Figure 7.. Effect of TIGIT knockdown on T Cell Proliferation in the Presence of TEV-Induced MDSCs.

CD11b+ and CD3+ cells were isolated from healthy volunteer peripheral blood monocytes. CD11b cells were conditioned with TIGIT and NLRP3-specific siRNA in serum-free medium followed by priming with TEVs for under hypoxic conditions (1%) for 72 hours.
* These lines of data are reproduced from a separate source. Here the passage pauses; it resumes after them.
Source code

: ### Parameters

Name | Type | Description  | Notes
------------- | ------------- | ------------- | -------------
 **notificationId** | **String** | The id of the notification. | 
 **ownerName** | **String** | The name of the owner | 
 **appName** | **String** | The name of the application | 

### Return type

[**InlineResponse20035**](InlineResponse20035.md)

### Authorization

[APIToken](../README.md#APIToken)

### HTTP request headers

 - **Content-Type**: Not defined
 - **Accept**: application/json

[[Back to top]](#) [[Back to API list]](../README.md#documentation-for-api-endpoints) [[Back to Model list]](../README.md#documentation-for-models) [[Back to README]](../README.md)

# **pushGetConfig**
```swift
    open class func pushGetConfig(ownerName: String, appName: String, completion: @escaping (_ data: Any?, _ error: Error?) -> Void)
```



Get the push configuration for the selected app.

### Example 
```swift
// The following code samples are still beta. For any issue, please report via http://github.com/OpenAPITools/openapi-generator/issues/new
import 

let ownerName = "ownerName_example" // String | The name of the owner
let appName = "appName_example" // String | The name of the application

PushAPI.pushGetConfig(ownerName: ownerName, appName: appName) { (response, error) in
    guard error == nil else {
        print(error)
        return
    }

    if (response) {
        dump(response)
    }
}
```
Then, CD11b and T cells (T cells stained with cell trace yellow dye) were co-cultured for another 72 hours in RPMI-1640 medium with 10% serum at 37°C in 5% CO2. Finally, cells were processed for flow cytometry. (A) Representative flow cytometry plots and corresponding bar graphs showing CD3⁺ T cell proliferation (Cell Trace Yellow) in the absence of T cell activator, CD3/CD28 Dynbeads (inactive group), when T cells were cultured without conditioned monocytes Only T cell group), scramble treated group, TIGIT specific siRNA treated group (TIGIT), NLRP3 specific siRNA treated group (NLRP3) and both TIGIT along with NLRP3 siRNA treated group (T&N). (B) Representative flow cytometry plots showing IFNγ and IL-4 producing CD4+ T cells in CD3⁺ T cells and CD11b⁺ monocytes co-culture conditions, post scramble, TIGIT and/or NLRP3 knockdown. (C) IFNγ producing CD4+ T cells in the above-mentioned co-culture conditions in the given treatment groups. (D) IL-4 producing CD4+ T cells in CD3⁺ T cells and CD11b⁺ monocytes co-culture conditions, post scramble, TIGIT and/or NLRP3 knockdown. (E) Ratio of IFNγ producing CD4⁺ T cells and IL-4 producing CD4⁺ T cells in the given co-culture conditions. Data are presented as mean ± s.e.m. and were analyzed by one-way analysis of variance (ANOVA) with Tukey’s multiple comparisons.